Зеркало


18+


30 декабря, 2016

Никогда не дарите подарки детям из детских домов!

Президент благотворительного фонда «Волонтёры в помощь детям-сиротам» Елена Альшанская рассказывает о том, почему не нужно дарить детям из детских домов игрушки и дорогие подарки на Новый год.
Новый год — это действительно особенное время: праздничные витрины, запах мандаринов, мелькание новогодних огоньков в окнах домов. Вся эта предпраздничная суета для многих ещё и повод подумать о тех, кому не повезло в жизни. Добрые новогодние истории, общая атмосфера праздника вызывают желание с кем-то поделиться теплом. И с кем же ещё поделиться подарком, как не с одиноким ребёнком, которого так жалко и которому хочется сделать добро?

Вы думаете, после этого вступления я предложу на выбор письмо Деду Морозу от несчастного Мишеньки 12 лет, который хочет игрушечный трактор (или айфон), или Машеньки 5 лет, которая хочет набор лего, взывая к вашему неравнодушию?

Я действительно призову вас к неравнодушию.

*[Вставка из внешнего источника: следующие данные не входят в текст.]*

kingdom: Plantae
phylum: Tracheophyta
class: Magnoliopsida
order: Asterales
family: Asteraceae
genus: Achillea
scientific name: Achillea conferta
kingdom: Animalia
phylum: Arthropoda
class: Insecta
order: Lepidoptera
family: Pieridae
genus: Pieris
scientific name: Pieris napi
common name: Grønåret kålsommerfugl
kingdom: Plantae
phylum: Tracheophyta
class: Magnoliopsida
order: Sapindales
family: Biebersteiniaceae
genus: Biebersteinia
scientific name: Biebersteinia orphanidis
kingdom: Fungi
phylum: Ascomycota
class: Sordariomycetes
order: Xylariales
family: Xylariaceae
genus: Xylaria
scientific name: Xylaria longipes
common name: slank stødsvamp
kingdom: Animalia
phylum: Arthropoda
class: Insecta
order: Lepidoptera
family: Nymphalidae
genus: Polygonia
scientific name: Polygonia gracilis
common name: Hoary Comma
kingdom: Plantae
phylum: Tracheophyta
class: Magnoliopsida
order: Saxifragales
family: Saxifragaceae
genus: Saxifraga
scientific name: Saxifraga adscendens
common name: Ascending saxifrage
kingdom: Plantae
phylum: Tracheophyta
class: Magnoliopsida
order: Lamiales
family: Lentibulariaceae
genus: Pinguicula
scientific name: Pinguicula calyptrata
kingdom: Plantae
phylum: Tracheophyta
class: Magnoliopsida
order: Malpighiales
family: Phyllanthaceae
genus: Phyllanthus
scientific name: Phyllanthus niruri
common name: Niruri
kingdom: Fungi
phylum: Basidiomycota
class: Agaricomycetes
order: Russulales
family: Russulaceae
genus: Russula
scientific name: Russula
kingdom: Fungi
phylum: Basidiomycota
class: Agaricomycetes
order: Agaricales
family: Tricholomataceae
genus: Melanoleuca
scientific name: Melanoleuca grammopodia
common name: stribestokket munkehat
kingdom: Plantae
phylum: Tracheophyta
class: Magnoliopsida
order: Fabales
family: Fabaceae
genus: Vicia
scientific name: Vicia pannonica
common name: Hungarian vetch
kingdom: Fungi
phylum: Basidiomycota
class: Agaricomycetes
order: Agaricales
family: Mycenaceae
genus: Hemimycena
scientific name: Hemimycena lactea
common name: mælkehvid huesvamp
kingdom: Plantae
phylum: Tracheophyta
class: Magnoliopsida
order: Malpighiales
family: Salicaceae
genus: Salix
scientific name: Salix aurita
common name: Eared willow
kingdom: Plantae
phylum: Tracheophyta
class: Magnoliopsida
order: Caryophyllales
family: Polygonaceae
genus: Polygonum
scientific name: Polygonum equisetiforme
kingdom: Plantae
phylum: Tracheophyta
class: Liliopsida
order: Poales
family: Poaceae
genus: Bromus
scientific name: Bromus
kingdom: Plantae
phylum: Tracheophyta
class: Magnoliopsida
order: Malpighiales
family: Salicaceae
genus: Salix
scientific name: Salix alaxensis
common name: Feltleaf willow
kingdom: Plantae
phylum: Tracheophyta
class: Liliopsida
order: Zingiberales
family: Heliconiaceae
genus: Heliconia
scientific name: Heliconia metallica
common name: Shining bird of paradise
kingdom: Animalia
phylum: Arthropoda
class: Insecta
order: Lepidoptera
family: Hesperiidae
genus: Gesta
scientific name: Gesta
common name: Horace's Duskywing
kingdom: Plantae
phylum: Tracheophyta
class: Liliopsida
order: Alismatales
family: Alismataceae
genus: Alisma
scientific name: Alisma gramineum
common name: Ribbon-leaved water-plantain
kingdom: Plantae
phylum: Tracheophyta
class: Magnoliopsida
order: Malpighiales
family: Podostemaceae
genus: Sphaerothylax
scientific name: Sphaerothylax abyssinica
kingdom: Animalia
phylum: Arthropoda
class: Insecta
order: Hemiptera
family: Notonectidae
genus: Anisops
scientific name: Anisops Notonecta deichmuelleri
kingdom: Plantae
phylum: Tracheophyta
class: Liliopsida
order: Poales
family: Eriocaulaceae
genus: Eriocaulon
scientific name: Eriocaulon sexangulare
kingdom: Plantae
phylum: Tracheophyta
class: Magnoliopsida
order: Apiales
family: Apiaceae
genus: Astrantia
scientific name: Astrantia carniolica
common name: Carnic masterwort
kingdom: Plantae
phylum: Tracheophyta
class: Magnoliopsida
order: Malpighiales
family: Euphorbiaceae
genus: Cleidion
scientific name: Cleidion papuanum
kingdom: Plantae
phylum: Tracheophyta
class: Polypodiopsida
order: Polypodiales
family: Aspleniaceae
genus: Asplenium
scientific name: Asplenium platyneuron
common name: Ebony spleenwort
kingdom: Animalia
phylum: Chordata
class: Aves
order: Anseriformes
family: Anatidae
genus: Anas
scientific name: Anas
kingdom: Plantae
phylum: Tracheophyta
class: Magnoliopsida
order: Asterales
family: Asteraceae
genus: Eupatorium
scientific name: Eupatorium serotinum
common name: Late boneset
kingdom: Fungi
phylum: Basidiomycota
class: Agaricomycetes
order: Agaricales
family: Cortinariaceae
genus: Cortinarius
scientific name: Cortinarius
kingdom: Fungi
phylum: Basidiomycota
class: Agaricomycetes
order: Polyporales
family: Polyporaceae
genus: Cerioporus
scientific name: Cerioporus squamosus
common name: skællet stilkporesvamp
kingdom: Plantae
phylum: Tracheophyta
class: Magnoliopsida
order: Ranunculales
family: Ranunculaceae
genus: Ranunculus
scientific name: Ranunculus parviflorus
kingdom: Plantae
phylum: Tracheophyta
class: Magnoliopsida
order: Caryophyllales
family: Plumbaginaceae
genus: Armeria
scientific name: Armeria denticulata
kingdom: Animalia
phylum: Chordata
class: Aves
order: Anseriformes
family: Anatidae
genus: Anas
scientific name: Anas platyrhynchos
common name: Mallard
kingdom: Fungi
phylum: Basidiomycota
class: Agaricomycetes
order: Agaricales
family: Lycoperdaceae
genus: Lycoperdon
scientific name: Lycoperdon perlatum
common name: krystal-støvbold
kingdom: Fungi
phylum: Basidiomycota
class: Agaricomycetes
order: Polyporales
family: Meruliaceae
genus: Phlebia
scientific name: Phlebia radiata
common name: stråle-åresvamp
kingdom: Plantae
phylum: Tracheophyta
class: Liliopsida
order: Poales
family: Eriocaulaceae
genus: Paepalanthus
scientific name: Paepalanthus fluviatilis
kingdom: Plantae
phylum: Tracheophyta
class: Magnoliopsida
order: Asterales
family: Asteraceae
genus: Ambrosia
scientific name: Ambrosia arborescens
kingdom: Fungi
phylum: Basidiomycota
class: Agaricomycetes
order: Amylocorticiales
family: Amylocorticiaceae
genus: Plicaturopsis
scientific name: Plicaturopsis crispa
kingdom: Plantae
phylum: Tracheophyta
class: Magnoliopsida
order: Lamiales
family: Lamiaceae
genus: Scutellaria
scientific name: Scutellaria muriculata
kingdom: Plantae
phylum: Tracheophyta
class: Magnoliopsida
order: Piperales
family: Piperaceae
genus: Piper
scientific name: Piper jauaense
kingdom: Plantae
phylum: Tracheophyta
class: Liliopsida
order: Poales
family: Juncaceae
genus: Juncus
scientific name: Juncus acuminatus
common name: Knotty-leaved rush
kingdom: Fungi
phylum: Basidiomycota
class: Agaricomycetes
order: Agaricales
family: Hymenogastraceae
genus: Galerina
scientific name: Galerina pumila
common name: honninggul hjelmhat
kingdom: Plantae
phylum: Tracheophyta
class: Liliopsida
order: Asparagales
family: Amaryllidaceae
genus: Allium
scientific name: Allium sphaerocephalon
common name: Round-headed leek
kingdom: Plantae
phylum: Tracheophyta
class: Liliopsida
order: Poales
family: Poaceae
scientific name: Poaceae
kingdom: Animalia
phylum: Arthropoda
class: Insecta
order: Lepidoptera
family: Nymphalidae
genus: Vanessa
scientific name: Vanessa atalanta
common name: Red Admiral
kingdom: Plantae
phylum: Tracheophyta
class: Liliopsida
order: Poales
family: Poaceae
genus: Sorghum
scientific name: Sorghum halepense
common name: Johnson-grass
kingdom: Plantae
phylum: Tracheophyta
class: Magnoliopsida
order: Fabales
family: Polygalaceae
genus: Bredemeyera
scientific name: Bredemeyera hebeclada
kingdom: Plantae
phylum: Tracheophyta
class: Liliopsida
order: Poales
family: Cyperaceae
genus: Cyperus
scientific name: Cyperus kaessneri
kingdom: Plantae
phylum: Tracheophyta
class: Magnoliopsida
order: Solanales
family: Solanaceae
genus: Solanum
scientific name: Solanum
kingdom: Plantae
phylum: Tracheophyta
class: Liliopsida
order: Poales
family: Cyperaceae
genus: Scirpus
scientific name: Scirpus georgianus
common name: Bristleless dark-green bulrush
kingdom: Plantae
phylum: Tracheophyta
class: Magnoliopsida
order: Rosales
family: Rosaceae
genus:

И к тому, чтобы очень обдуманно и осмысленно подойти к правильному и прекрасному порыву вашей души, который может принести как пользу, так и, увы, стать дорогой совсем в другую сторону.

Вы думаете, после этого вступления я предложу на выбор письмо Деду Морозу от несчастного Мишеньки 12 лет, который хочет игрушечный трактор (или айфон), или Машеньки 5 лет, которая хочет набор лего, взывая к вашему неравнодушию?

Я действительно призову вас к неравнодушию. И к тому, чтобы очень обдуманно и осмысленно подойти к правильному и прекрасному порыву вашей души, который может принести как пользу, так и, увы, стать дорогой совсем в другую сторону.

Много лет назад моя знакомая удочерила девочку, которой занимался наш тогда ещё только зарождающийся фонд. Девочка была ровно такой, какой изображают на картинках сироток. Она была белокура, голубоглаза, с удивительно открытой улыбкой. Ей было всего пять лет, и внешне она словно была младшей сестрой кудряшки Сью, удивительно открытым и общительным ребёнком, который прожил первые пять лет в условиях постоянно сменяющих друг друга взрослых из числа персонала дома ребёнка. Когда моя знакомая, назовём её Надя, пришла за Катей, та, радостно улыбаясь, открыто и доверчиво вложила свою маленькую ручку в руку будущей приёмной мамы и готова была идти за ней прочь из детского дома в дом настоящий с первой минуты знакомства.

Через несколько месяцев мы встретились с Надей, и она, чуть не плача, рассказывала мне, что эти прекрасная улыбка и моментальная готовность стать дочкой относятся не только к ней. Катя могла в середине пешеходного перехода ускользнуть от Нади, схватить за руку любую незнакомую тётю, идущую в противоположном направлении, и радостно идти с ней дальше. Она обнимала соседок, называла их мамами, садилась на колени и отказывалась уходить домой от любого взрослого, который был ласков или предлагал игрушку или конфетку.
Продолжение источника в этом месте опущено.